Vernon Place, WC1B

Place Name

Elizabeth Vernon (January 11, 1572 – November 23, 1655) was the mistress and later wife of local landowner Henry Wriothesley, 3rd Earl of Southampton. Vernon had been one of Elizabeth I’s chief ladies-in-waiting before becoming pregnant; upon finding out, the queen, most annoyed to discover that affairs were conducted at court without her knowledge, had the two locked up in Fleet prison, and after they were released they were never received by her again. After the couple married in 1598 Vernon became the Countess of Southampton. They went on to have several more children, one of whom was Thomas, the 4th and final earl of Southampton, whose daughter Rachel married William, Lord Russell, the Duke of Bedford in 1669, after which Bloomsbury transferred into the ownership of the Russell family who already held Covent Garden.

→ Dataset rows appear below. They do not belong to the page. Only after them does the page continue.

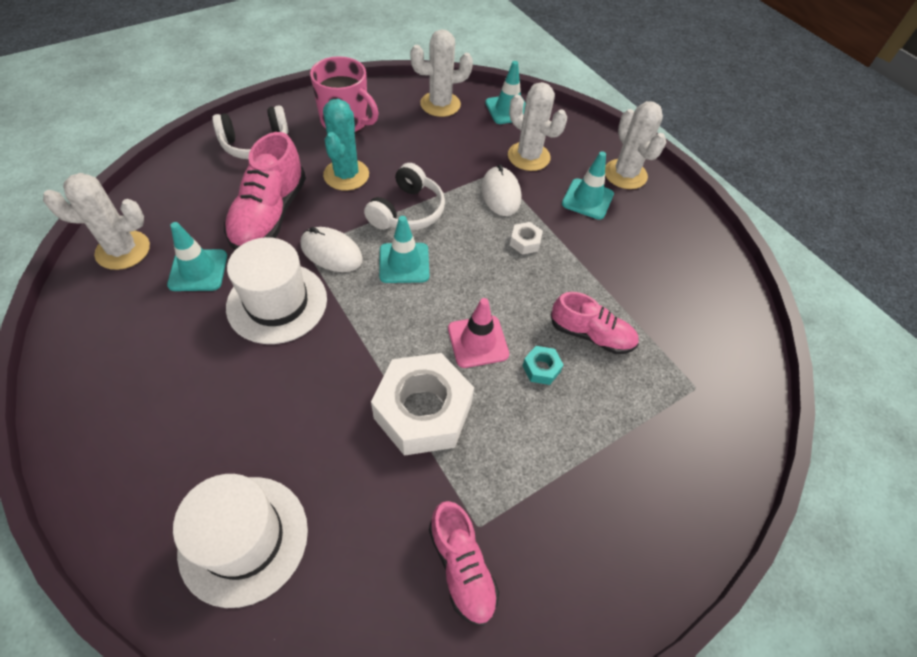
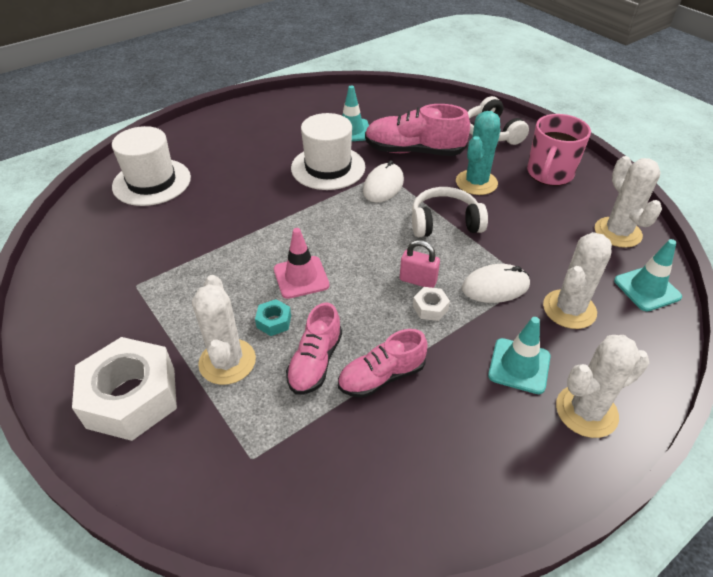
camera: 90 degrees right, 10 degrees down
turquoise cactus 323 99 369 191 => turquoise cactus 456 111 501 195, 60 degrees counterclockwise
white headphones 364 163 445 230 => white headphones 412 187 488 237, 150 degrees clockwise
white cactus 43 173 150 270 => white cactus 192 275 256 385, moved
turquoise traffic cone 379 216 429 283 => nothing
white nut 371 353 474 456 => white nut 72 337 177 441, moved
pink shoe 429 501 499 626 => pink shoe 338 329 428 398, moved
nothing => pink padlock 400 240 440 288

Today the street is part of the A40, and a continuation east of Bloomsbury Way, however when it was first laid out, by 1720, along the lines of the 13thCentury Blemund’s dyke, it was called Hart Street and ran between Museum Street (then, Queen Street) and Southampton Row (then, King Street). By the time the 1895 Ordnance Survey map was published its eastern section had been renamed Vernon Place. Its location made it an increasingly important route for traffic, though this had been controlled for many years by the Russell family’s policy of restricting through traffic. Donald Olsen in London Town Planning, says “The Bedford office was generally successful in keeping bus and tram lines off its residential streets. For a long time the estate was able to exclude omnibuses from Hart Street”. The rest of Hart Street was renamed Bloomsbury Way in the 1930s and is now, rather ironically, a major route for through traffic.